About
Max Rameau is a Haitian born Pan-African theorist, campaign strategist, organizer and author.
While a student in the Washington, DC area, Max was introduced to Black Nationalist and Pan-Africanist theory. After moving to Miami, Florida in 1991, he began organizing around a broad range of human rights issues impacting low-income Black communities, including Immigrant rights (particularly Haitian immigrants), economic justice, LGBTQ rights, voting rights, particularly for ex-felons and police abuse, among others.
As a result of the devastating impacts of gentrification taking root during the housing "boom," in the summer of 2006 Max helped found the organization which eventually became known as Take Back the Land, to address 'Land' issues in the Black community. In October 2006, Take Back the Land seized control of a vacant lot in the Liberty City section of Miami and built the Umoja Village, a full urban shantytown, addressing the issues of land, self-determination and homelessness in the Black community.
In October 2007, Take Back the Land initiated a bold campaign that sparked a national movement: "liberating" vacant government owned and foreclosed homes and moving homeless families into them. In addition, the organization began waging "eviction defenses" by physically blockading homes to prevent police from evicting families.
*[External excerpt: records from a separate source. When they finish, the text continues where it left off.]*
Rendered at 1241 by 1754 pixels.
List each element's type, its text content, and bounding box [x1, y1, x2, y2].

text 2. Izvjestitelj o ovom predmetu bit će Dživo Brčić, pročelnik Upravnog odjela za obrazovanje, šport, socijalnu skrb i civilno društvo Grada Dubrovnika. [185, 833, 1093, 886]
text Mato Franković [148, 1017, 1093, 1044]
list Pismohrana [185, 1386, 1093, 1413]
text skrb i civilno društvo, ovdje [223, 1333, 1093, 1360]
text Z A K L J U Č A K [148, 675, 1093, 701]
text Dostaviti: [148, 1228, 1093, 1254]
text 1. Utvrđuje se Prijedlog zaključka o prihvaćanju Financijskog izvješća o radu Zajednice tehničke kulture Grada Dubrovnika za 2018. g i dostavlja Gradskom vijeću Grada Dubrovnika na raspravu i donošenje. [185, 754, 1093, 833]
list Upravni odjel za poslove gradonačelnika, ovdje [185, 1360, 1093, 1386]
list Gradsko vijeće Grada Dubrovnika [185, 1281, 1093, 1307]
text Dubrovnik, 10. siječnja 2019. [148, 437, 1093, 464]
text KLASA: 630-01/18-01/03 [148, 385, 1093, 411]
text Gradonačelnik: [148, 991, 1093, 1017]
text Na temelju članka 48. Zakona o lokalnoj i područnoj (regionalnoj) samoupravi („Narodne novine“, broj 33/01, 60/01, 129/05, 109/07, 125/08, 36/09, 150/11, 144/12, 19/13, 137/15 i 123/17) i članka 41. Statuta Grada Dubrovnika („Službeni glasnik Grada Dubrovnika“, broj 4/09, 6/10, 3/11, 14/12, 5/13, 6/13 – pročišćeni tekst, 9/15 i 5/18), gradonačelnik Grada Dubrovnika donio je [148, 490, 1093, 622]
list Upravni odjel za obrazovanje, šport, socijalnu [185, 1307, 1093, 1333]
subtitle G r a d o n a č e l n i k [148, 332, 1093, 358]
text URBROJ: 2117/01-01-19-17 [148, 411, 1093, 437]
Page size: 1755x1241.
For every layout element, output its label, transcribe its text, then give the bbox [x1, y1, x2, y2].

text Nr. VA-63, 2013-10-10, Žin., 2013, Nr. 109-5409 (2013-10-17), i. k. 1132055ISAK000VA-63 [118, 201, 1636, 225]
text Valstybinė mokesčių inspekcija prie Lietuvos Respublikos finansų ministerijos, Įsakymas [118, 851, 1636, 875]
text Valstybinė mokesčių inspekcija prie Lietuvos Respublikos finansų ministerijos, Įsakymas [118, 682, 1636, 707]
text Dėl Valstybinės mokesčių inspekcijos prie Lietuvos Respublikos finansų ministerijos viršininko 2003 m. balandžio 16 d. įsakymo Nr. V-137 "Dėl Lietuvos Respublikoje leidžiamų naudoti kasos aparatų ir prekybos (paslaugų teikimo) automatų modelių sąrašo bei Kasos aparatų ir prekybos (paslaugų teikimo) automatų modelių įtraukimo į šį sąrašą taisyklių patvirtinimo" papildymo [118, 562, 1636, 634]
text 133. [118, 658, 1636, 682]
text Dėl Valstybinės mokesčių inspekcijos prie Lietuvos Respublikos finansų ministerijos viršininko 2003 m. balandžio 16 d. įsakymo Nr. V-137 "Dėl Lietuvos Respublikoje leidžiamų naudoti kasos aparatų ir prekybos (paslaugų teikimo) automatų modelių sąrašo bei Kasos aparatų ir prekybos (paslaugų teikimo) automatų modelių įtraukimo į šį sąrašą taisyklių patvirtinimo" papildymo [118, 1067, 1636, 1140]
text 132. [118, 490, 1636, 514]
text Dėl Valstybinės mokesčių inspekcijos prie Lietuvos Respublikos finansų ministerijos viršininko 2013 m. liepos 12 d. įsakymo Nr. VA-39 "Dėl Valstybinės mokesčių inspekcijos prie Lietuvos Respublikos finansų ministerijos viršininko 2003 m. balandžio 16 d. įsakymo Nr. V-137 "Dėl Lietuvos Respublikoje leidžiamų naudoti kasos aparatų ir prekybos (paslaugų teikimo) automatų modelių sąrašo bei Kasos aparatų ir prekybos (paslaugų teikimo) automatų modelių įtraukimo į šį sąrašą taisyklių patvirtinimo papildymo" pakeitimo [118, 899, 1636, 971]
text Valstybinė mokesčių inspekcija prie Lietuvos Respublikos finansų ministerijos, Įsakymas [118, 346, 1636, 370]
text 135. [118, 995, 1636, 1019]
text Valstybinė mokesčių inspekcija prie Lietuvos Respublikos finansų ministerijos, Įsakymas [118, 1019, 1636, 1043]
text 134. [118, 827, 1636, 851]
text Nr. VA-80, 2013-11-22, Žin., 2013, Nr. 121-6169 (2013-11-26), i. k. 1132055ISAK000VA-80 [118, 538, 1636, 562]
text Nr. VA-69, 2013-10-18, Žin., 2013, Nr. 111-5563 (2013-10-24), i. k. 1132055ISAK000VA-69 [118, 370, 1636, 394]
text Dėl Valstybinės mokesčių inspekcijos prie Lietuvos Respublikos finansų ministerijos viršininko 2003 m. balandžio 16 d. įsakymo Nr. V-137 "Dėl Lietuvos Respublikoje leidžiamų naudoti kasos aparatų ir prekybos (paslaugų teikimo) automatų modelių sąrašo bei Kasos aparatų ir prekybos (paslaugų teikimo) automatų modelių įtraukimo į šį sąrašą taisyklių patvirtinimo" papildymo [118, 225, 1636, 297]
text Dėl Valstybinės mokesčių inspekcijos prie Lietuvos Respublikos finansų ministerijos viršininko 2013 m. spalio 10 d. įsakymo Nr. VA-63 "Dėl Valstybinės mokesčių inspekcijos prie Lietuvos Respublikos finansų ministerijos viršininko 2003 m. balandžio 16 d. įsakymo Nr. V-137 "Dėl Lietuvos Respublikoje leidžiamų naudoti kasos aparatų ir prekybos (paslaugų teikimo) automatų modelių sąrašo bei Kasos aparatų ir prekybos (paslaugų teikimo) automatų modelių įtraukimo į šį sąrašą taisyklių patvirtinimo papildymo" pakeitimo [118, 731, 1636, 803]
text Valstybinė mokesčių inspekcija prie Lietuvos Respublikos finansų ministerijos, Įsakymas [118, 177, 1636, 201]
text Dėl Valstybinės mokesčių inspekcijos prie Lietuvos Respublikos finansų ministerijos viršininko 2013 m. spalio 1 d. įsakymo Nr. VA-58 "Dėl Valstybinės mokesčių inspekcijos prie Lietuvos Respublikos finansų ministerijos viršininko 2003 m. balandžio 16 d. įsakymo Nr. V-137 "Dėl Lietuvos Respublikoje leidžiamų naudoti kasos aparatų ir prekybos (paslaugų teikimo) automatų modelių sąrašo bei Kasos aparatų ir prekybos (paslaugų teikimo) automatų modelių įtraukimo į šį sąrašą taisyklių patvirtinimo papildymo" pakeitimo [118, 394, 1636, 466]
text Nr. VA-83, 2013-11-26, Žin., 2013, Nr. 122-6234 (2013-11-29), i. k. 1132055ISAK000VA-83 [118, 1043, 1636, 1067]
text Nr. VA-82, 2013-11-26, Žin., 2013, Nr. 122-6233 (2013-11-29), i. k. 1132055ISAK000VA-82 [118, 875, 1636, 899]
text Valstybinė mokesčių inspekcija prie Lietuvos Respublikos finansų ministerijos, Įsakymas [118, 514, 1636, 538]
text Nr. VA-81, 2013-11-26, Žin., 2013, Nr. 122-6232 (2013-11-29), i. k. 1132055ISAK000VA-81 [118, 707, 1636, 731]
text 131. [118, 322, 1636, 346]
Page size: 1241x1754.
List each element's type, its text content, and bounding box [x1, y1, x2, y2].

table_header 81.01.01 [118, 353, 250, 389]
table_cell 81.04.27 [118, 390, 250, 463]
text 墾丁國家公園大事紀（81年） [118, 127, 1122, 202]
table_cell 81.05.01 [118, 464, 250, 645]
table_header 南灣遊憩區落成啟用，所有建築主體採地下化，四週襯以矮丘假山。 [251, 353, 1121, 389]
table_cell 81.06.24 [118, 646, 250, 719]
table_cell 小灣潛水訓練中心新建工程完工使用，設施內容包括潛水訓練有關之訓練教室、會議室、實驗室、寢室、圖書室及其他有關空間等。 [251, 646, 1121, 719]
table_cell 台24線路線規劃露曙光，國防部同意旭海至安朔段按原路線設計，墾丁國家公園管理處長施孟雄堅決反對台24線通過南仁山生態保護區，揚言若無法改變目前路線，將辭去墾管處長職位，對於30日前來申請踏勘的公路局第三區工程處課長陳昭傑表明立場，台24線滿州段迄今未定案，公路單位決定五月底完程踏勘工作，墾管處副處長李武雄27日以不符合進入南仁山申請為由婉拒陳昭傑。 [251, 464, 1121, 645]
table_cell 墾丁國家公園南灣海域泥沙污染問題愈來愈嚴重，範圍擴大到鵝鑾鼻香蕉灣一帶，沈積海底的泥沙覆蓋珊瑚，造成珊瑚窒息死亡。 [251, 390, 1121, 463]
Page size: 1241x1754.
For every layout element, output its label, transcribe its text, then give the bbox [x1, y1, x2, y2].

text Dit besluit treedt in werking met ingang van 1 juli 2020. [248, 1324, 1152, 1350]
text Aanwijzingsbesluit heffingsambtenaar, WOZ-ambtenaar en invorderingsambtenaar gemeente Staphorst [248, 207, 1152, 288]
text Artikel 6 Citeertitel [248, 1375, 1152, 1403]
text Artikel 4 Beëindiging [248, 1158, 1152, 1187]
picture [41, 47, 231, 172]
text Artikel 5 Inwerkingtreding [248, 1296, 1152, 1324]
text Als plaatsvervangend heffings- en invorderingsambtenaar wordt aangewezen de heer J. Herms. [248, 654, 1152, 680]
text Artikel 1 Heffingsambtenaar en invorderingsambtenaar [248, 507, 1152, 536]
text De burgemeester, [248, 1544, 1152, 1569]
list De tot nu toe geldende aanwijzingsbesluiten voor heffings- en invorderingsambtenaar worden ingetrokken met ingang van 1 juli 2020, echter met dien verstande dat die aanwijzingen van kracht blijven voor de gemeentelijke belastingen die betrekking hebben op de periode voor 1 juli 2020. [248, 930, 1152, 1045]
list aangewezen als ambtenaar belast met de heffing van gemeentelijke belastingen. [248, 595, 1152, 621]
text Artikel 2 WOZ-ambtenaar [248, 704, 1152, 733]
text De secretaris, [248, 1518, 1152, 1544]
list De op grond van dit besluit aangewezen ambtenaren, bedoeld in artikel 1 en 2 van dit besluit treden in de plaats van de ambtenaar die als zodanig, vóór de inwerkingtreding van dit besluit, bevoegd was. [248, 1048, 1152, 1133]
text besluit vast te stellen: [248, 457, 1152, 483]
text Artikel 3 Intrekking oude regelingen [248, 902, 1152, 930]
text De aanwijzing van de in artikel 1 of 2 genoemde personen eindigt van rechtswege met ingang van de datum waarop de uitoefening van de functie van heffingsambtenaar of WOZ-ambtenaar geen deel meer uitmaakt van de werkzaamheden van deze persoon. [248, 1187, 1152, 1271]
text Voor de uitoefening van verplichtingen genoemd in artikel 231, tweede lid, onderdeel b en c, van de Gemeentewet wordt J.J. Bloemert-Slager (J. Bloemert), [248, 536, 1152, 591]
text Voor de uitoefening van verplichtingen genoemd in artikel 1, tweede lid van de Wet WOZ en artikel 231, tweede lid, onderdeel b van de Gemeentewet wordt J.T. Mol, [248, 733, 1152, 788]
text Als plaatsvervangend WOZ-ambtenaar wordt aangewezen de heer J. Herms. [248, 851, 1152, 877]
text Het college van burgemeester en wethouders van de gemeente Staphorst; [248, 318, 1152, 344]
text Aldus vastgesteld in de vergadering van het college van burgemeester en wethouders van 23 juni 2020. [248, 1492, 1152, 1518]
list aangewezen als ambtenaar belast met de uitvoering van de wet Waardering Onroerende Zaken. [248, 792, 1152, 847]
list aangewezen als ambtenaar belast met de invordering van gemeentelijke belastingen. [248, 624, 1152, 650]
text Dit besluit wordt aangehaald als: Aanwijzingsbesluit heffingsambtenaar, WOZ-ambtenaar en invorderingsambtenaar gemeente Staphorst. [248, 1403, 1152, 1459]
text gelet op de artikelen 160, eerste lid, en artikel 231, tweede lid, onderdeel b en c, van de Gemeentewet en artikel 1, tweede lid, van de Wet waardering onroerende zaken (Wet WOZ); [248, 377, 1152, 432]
The local organization inspired a national version, the Take Back the Land- Movement, a trans-local network of organizations engaged in land liberation and eviction defense in pursuit of the human right to housing and community control over land.
As important as the work of providing housing to families in need, one of Take Back the Land's central contributions to the movement is shifting the conversation from merely foreclosures and mortgage principle to community control over land, the human right to housing and employing the lense of race, gender and class.
In 2008, Max authored the book Take Back the Land, recounting the experiences and political theory behind the Umoja Village. The book has been used in several colleges and universities.
Max is an organizer with Pan-African Community Action and travels the country facilitating workshops, engaging in campaign strategy sessions and developing models for community control over land and the human right to housing.
Max Rameau continues to develop movement theory and is currently working on a book on Community Control Over Police.